According to the article on extensible code below, at which three points may code be extended?

• _Source document_:
Content starts

Here, I'd like to spend a bit of time talking about what extendable code means to me, and look at some mechanisms for creating extendable systems.

What is extensible code?

One could argue that all code is extensible because all software is infinitely flexible. If we wished we could change our washing machine control software into a nuclear power station control system - we could do it, but it just isn't the best way to do it.

All software is infinitely modifiable, this is a big big problem because the point at which change is impractical is down to individuals' judgement. The decision is based on one's experience with the software, overall experience of software and your current business environment.

While it is possible to change and modify all software, only software which keeps its original shape and absorbs additions gracefully is truly extensible.

For example, I once worked on an evaluator for electricity futures contracts. To add a new type of contract meant: adding a big chunk of evaluation code, changing the user interface, changing the main control loop, adding a new case statement to half a dozen evaluation routines, and a myriad of minor changes throughout the code base.

Many of the evaluation routines looked something like this:

double ContractPaymentMultiplier
                     (int contractType) {
  switch (contractType) {
    case 1 : return 1;
    case 2 : return 0.9;
    ....
    default : assert(false);
  }
  return 1;
}

True, this is C not C++ code, a properly object-oriented system wouldn't be like this but not all C++ is properly object-oriented [ 1 ] .

Yes, OO supports extensibility better than procedural code but it doesn't force extensibility.

A system built like this can be changed, you can add to it but it involves intrusive changes in many places. Before you could add anything to this software you had to hack it. To borrow a metaphor from the days of 640K limited MS-DOS [ 2 ] , the software could be expanded , but it could not be extended .

An extendable system would allow the new contract to be added without any changes to the existing source code. Realistically, we may have to accept "minimum changes" rather than "any changes" but the point is intrusive changes to existing code should be minimised, let's say three places at most - OK, I just pulled "three" out of the air. One or two would be better, but if we are attempting to separate the system elsewhere (e.g. GUI interface separated from calculation engine) then centralising all changes at just one point may break other abstractions.

If my contract evaluator was written as a truly extendable system I may only need to write a couple of new objects: one to represent the GUI aspects of the contract and one to represent the evaluation. Next I would recompile my system with the new objects - maybe I would need to add them to an existing list of contracts or maybe there is some magic in the make process that would do this for me.

To emphasise the point: the system has been changed without need to change the existing code - even though we may recompile the code the existing code is unchanged.

This may seem obvious when I write it here but stop for a minute and dwell on it. Can you do this with your current system? How would your life be improved if you could make changes like this? What would it mean if your system could be changed like this? How can you do this?

When is code extensible?

There are three points at which code may be extended:

  • compile time : change our source code to pick up new functionality; this may mean adding new objects in new source code files and changing a factory function.

  • link time : arrange for changes to be picked up by the linker only; this may involve some magic for new objects to be found, this can be self defeating as it inevitably adds some obscurity to the code and possibly the makefiles too.

  • run time : dynamically loaded libraries were invented for this sort of thing. This can also lead to obscurity in the code and usually makes debugging more complex because you may have to wait for a library to be loaded before you can set break points.

Content ends

• _Exercise data_:
Content starts

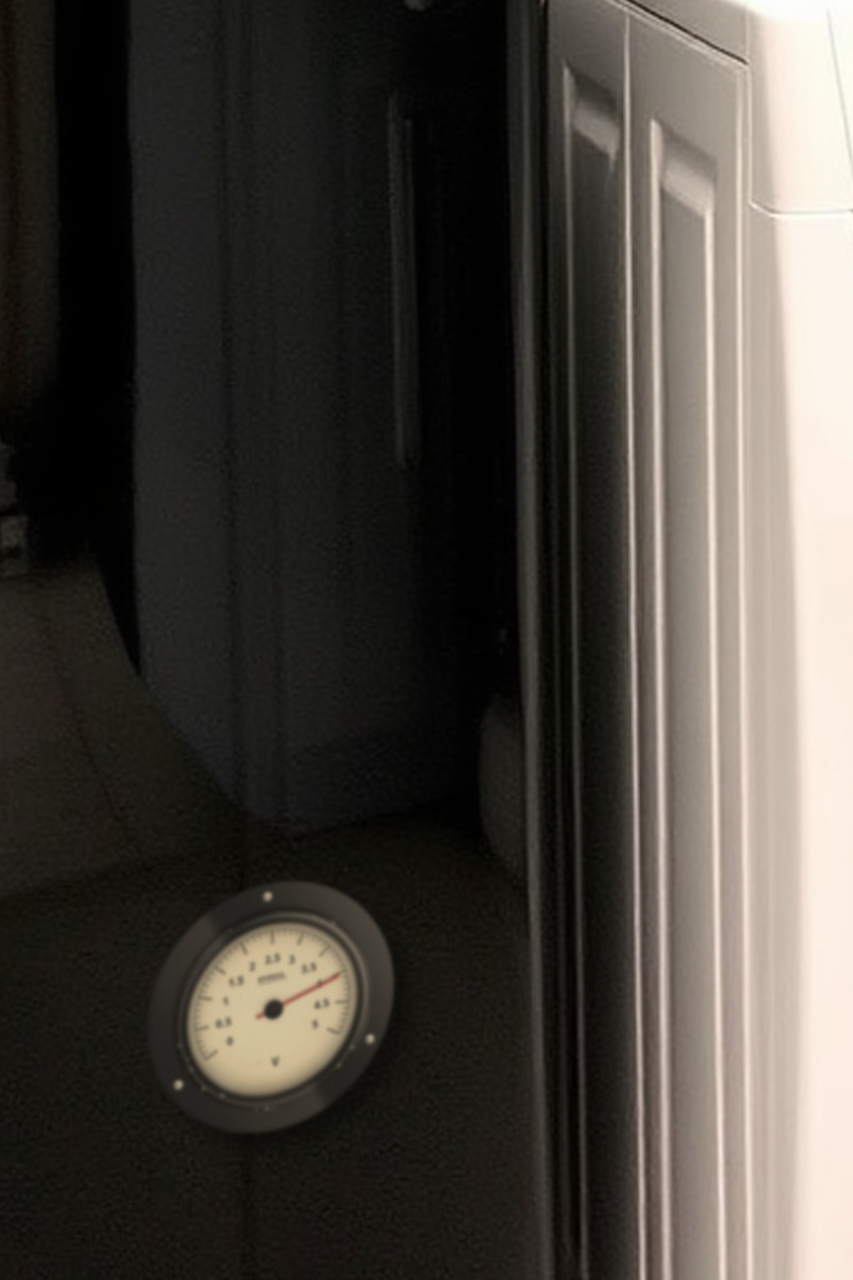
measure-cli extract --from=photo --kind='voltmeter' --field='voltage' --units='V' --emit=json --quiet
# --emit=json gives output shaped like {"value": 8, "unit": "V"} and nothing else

Content ends

• _Output_: Compile time, link time, and run time.